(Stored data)
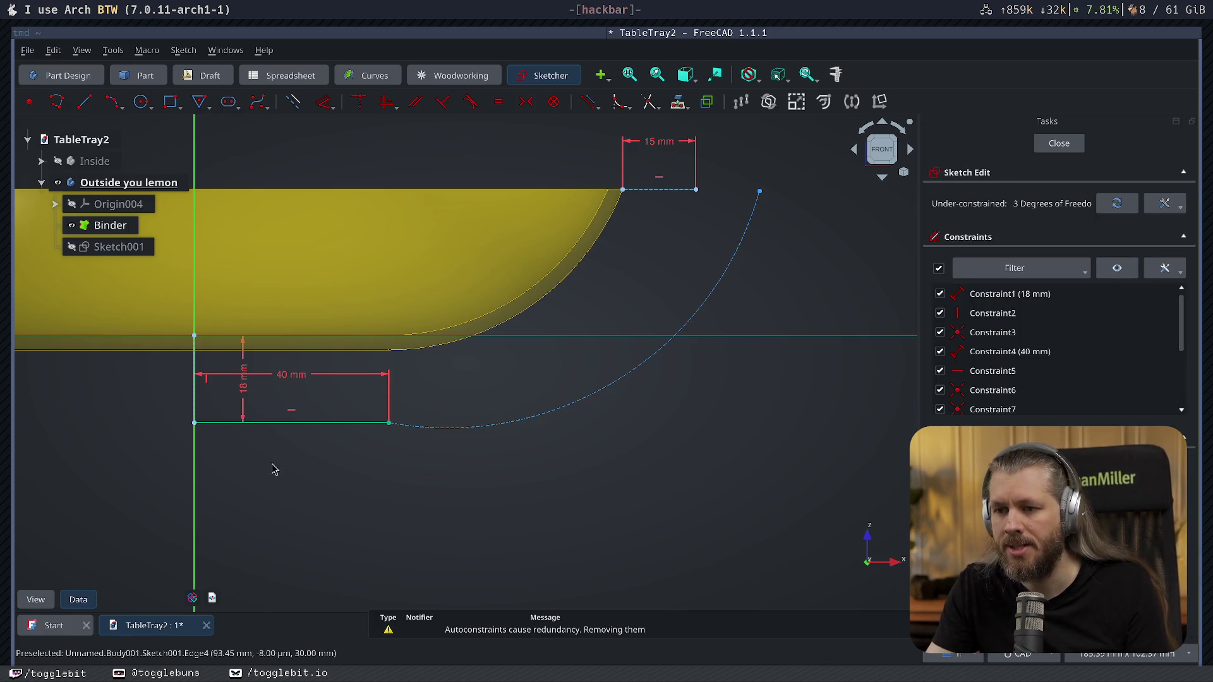
{"action": "middle_click_drag", "start_coordinate": [462, 515], "coordinate": [560, 491]}
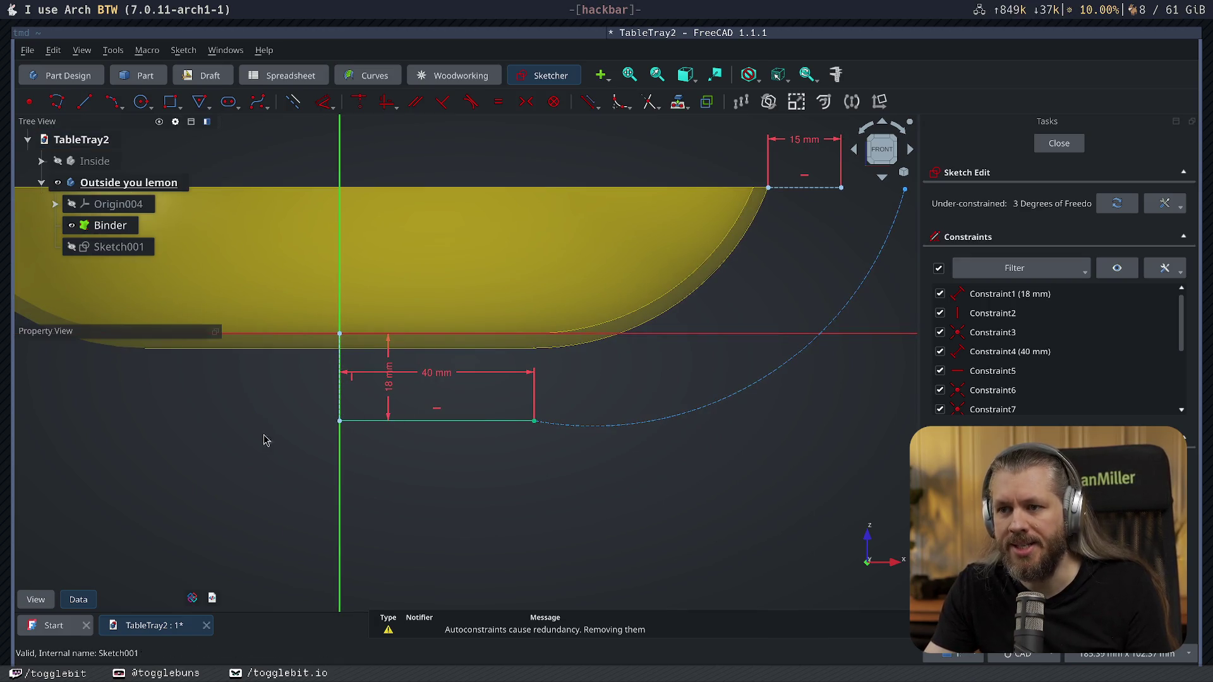
Draw a second 40 mm horizontal line just below the left corner.
{"action": "left_click", "coordinate": [83, 102]}
{"action": "left_click", "coordinate": [340, 420]}
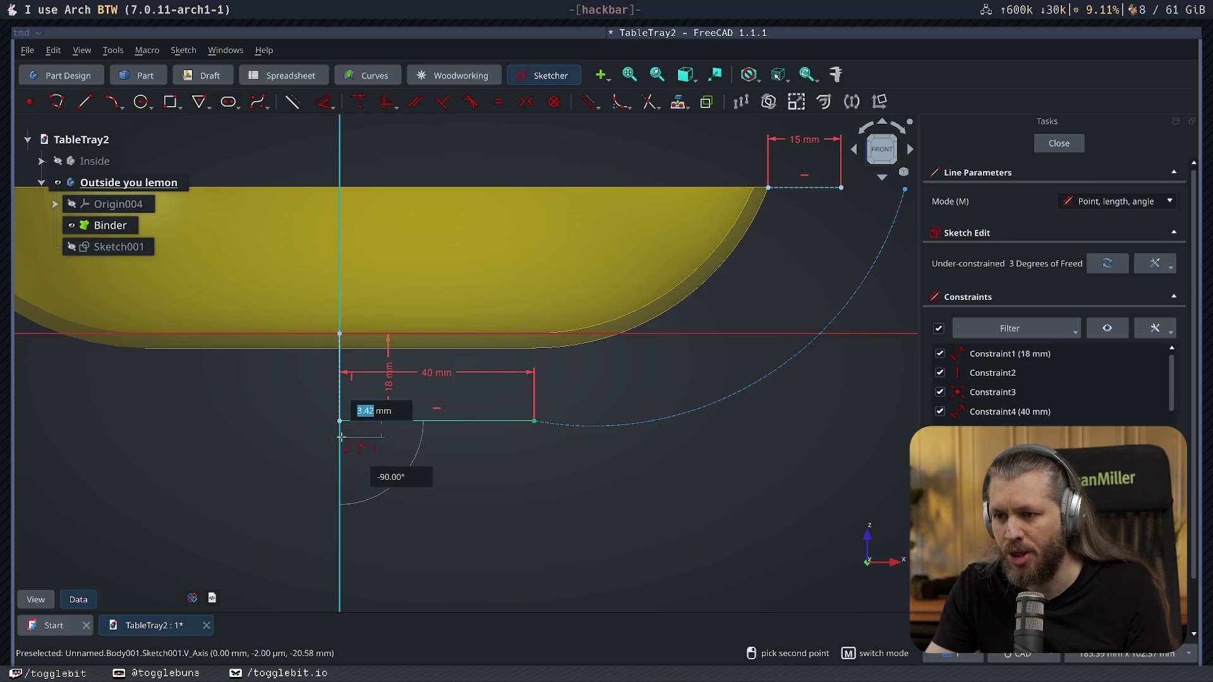
{"action": "type", "text": "3"}
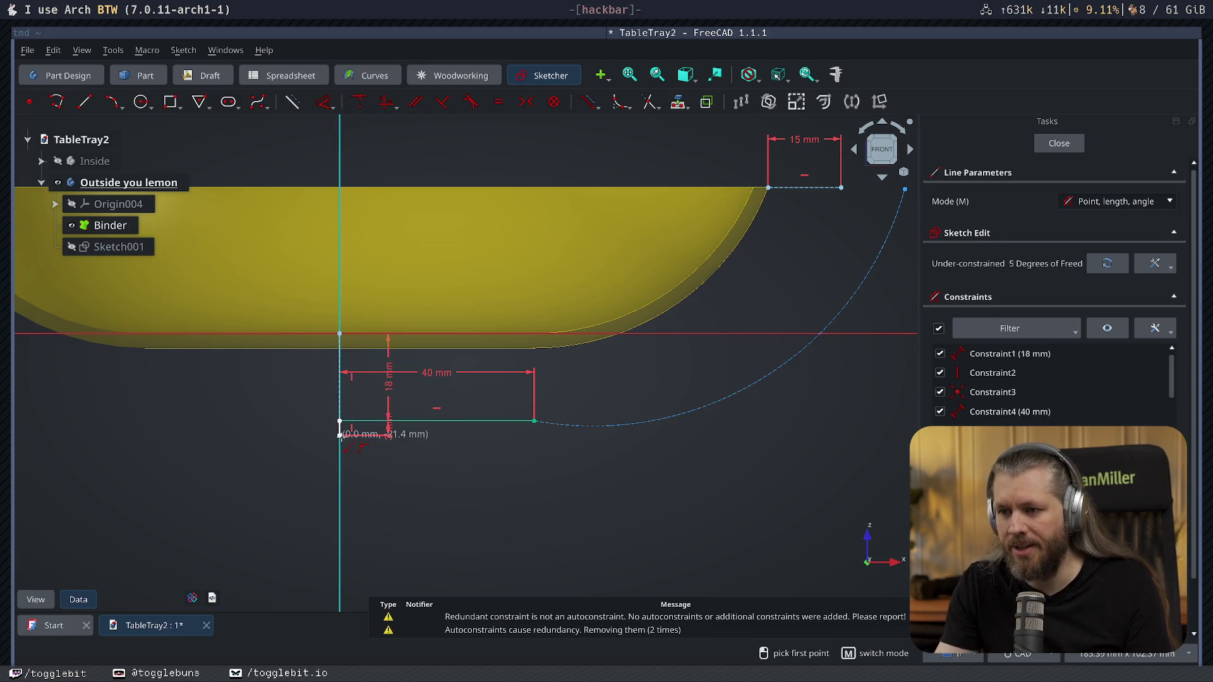
{"action": "left_click", "coordinate": [339, 431]}
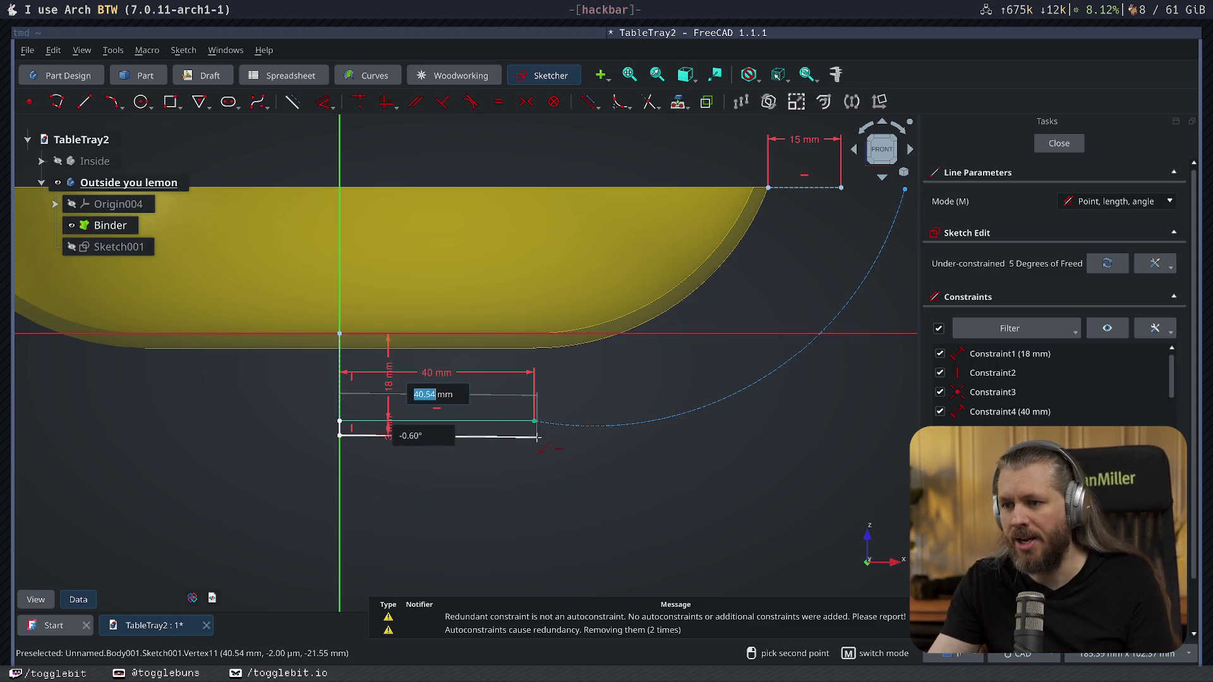
{"action": "key", "text": "Tab"}
{"action": "type", "text": "0"}
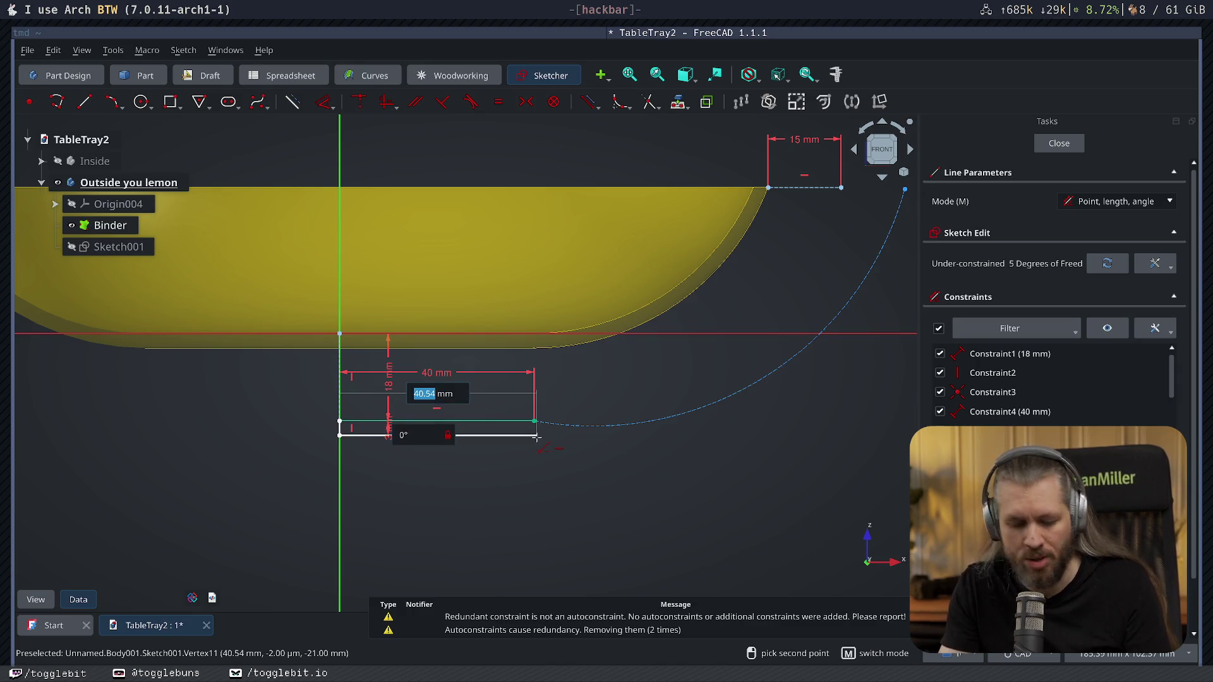
{"action": "key", "text": "Return"}
{"action": "key", "text": "Escape"}
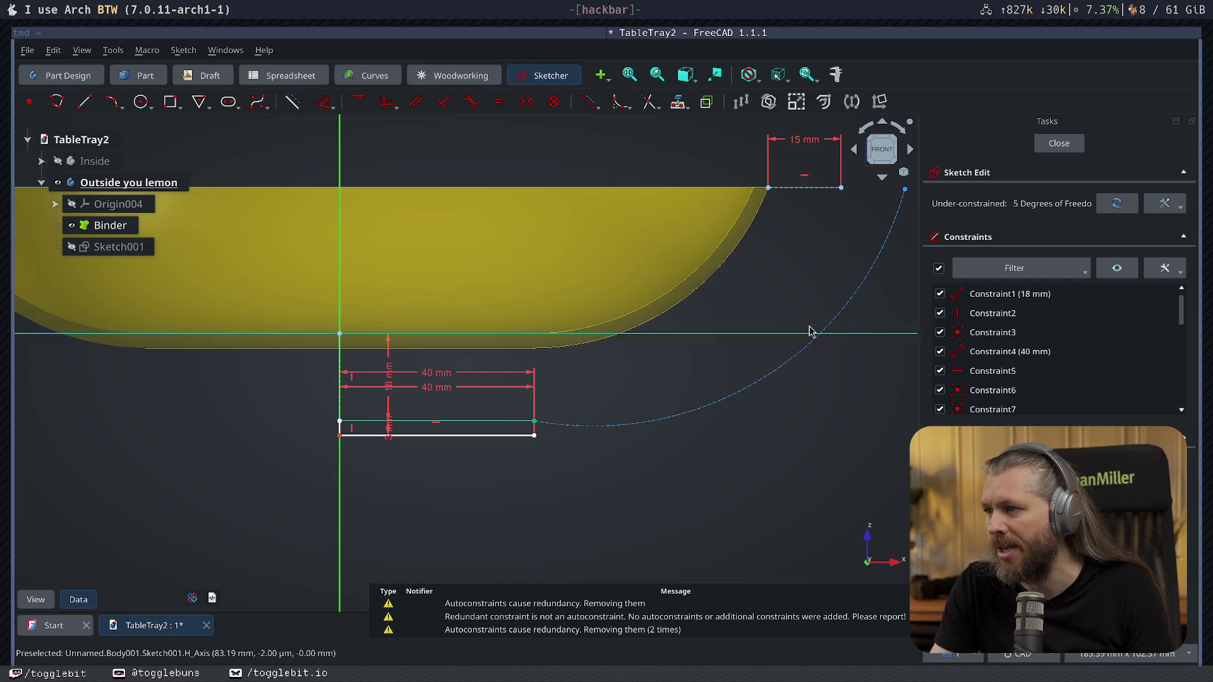
{"action": "middle_click_drag", "start_coordinate": [780, 293], "coordinate": [680, 303]}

Brief: Return the records exactly as they stand, and drop every picture.

Response:
{"action": "middle_click_drag", "start_coordinate": [462, 515], "coordinate": [560, 491]}
Draw a second 40 mm horizontal line just below the left corner.
{"action": "left_click", "coordinate": [83, 102]}
{"action": "left_click", "coordinate": [340, 420]}
{"action": "type", "text": "3"}
{"action": "left_click", "coordinate": [339, 431]}
{"action": "key", "text": "Tab"}
{"action": "type", "text": "0"}
{"action": "key", "text": "Return"}
{"action": "key", "text": "Escape"}
{"action": "middle_click_drag", "start_coordinate": [780, 293], "coordinate": [680, 303]}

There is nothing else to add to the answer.